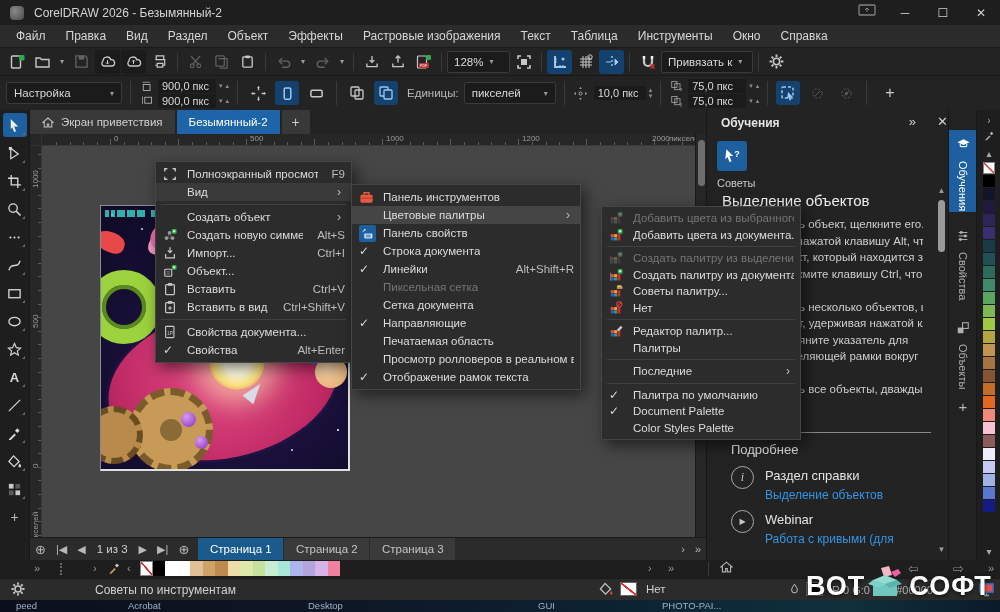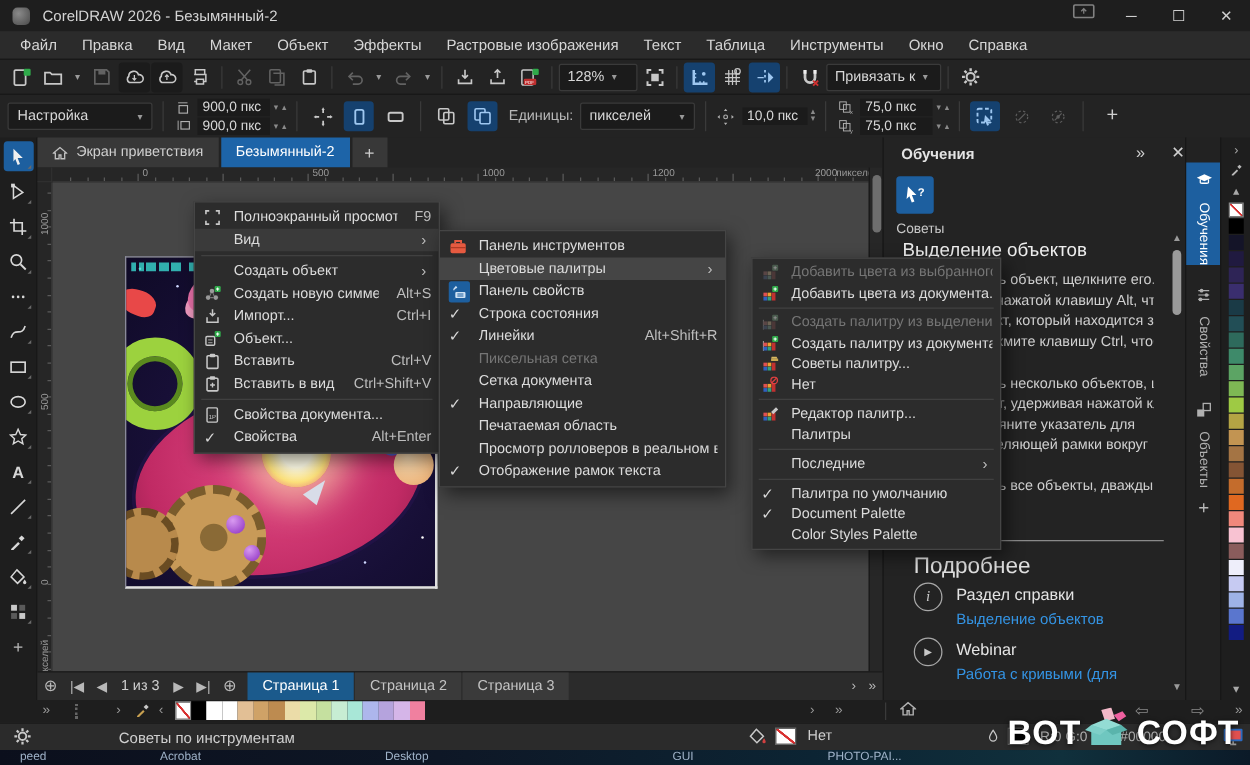--- a/index.html
+++ b/index.html
@@ -101,21 +101,21 @@
   .dtitle { font-size:12px; font-weight:bold; color:#e4e4e4; margin-left:14px; }
   .dhbtn { position:absolute; top:4px; color:#cfcfcf; font-size:13px; }
   .dcollapse { right:62px; letter-spacing:-2px; }
   .dclose { right:28px; }
   .dtile { position:absolute; left:10px; top:31px; width:30px; height:30px; border-radius:3px; background:#1d5f9f; display:flex; align-items:center; justify-content:center; }
   .dtips { position:absolute; left:10px; top:67px; font-size:11px; color:#c8c8c8; }
   .dheading { position:absolute; left:15px; top:82px; font-size:15px; color:#ededed; }
   .dbody { position:absolute; left:16px; top:106px; width:200px; font-size:11.5px; color:#cfcfcf; line-height:16.5px; }
   .dbody div { height:16.5px; white-space:nowrap; overflow:hidden; }
   .ddivider { position:absolute; left:24px; top:322px; width:200px; height:1px; background:#8a8a8a; }
-  .dmore { position:absolute; left:24px; top:332px; font-size:18px; color:#e0e0e0; }
+  .dmore { position:absolute; left:24px; top:332px; font-size:13px; color:#e0e0e0; }
   .dcirc { position:absolute; width:23px; height:23px; border-radius:50%; border:1.5px solid #a8a8a8; color:#c8c8c8; display:flex; align-items:center; justify-content:center; font-size:12px; }
   .dc1 { left:24px; top:356px; font-family:"Liberation Serif",serif; font-style:italic; }
   .dc2 { left:24px; top:400px; font-size:8px; }
   .drowtitle { position:absolute; left:58px; font-size:13px; color:#e4e4e4; }
   .drowlink { position:absolute; left:58px; font-size:12px; color:#3494e4; }
   .dt1 { top:358px; } .dl1 { top:378px; } .dt2 { top:402px; } .dl2 { top:422px; }
   .dscroll { position:absolute; left:230px; top:76px; width:9px; height:368px; }
   .dscroll .ar { position:absolute; left:0; width:9px; text-align:center; color:#9a9a9a; font-size:8px; }
   .dsthumb { position:absolute; left:1px; top:14px; width:7px; height:52px; border-radius:4px; background:#9a9a9a; }
 
@@ -200,21 +200,21 @@
       <span class="wbtn">─</span>
       <span class="wbtn">☐</span>
       <span class="wbtn">✕</span>
     </div>
   </div>
 
   <div class="menubar" id="menubar">
       <span>Файл</span>
       <span>Правка</span>
       <span>Вид</span>
-      <span>Макет</span>
+      <span>Раздел</span>
       <span>Объект</span>
       <span>Эффекты</span>
       <span>Растровые изображения</span>
       <span>Текст</span>
       <span>Таблица</span>
       <span>Инструменты</span>
       <span>Окно</span>
       <span>Справка</span>
     </div>
 
@@ -1016,21 +1016,21 @@
               <path d="M6 10h6M6 12h6" stroke="#1d5f9f"></path>
             </svg>
           </span>
         </span>
         <span class="mlabel">Панель свойств</span>
       </div>
       <div class="mrow">
         <span class="mico">
           <span class="mcheck">✓</span>
         </span>
-        <span class="mlabel">Строка состояния</span>
+        <span class="mlabel">Строка документа</span>
       </div>
       <div class="mrow">
         <span class="mico">
           <span class="mcheck">✓</span>
         </span>
         <span class="mlabel">Линейки</span>
         <span class="msc">Alt+Shift+R</span>
       </div>
       <div class="mrow disabled">
         <span class="mico"></span>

# TASK OBJECTIVE:
Pictures stay out; everything else in the listing above gets restated word for word.

# YOUR SOLUTION:
--- a/index.html
+++ b/index.html
@@ -101,21 +101,21 @@
   .dtitle { font-size:12px; font-weight:bold; color:#e4e4e4; margin-left:14px; }
   .dhbtn { position:absolute; top:4px; color:#cfcfcf; font-size:13px; }
   .dcollapse { right:62px; letter-spacing:-2px; }
   .dclose { right:28px; }
   .dtile { position:absolute; left:10px; top:31px; width:30px; height:30px; border-radius:3px; background:#1d5f9f; display:flex; align-items:center; justify-content:center; }
   .dtips { position:absolute; left:10px; top:67px; font-size:11px; color:#c8c8c8; }
   .dheading { position:absolute; left:15px; top:82px; font-size:15px; color:#ededed; }
   .dbody { position:absolute; left:16px; top:106px; width:200px; font-size:11.5px; color:#cfcfcf; line-height:16.5px; }
   .dbody div { height:16.5px; white-space:nowrap; overflow:hidden; }
   .ddivider { position:absolute; left:24px; top:322px; width:200px; height:1px; background:#8a8a8a; }
-  .dmore { position:absolute; left:24px; top:332px; font-size:18px; color:#e0e0e0; }
+  .dmore { position:absolute; left:24px; top:332px; font-size:13px; color:#e0e0e0; }
   .dcirc { position:absolute; width:23px; height:23px; border-radius:50%; border:1.5px solid #a8a8a8; color:#c8c8c8; display:flex; align-items:center; justify-content:center; font-size:12px; }
   .dc1 { left:24px; top:356px; font-family:"Liberation Serif",serif; font-style:italic; }
   .dc2 { left:24px; top:400px; font-size:8px; }
   .drowtitle { position:absolute; left:58px; font-size:13px; color:#e4e4e4; }
   .drowlink { position:absolute; left:58px; font-size:12px; color:#3494e4; }
   .dt1 { top:358px; } .dl1 { top:378px; } .dt2 { top:402px; } .dl2 { top:422px; }
   .dscroll { position:absolute; left:230px; top:76px; width:9px; height:368px; }
   .dscroll .ar { position:absolute; left:0; width:9px; text-align:center; color:#9a9a9a; font-size:8px; }
   .dsthumb { position:absolute; left:1px; top:14px; width:7px; height:52px; border-radius:4px; background:#9a9a9a; }
 
@@ -200,21 +200,21 @@
       <span class="wbtn">─</span>
       <span class="wbtn">☐</span>
       <span class="wbtn">✕</span>
     </div>
   </div>
 
   <div class="menubar" id="menubar">
       <span>Файл</span>
       <span>Правка</span>
       <span>Вид</span>
-      <span>Макет</span>
+      <span>Раздел</span>
       <span>Объект</span>
       <span>Эффекты</span>
       <span>Растровые изображения</span>
       <span>Текст</span>
       <span>Таблица</span>
       <span>Инструменты</span>
       <span>Окно</span>
       <span>Справка</span>
     </div>
 
@@ -1016,21 +1016,21 @@
               <path d="M6 10h6M6 12h6" stroke="#1d5f9f"></path>
             </svg>
           </span>
         </span>
         <span class="mlabel">Панель свойств</span>
       </div>
       <div class="mrow">
         <span class="mico">
           <span class="mcheck">✓</span>
         </span>
-        <span class="mlabel">Строка состояния</span>
+        <span class="mlabel">Строка документа</span>
       </div>
       <div class="mrow">
         <span class="mico">
           <span class="mcheck">✓</span>
         </span>
         <span class="mlabel">Линейки</span>
         <span class="msc">Alt+Shift+R</span>
       </div>
       <div class="mrow disabled">
         <span class="mico"></span>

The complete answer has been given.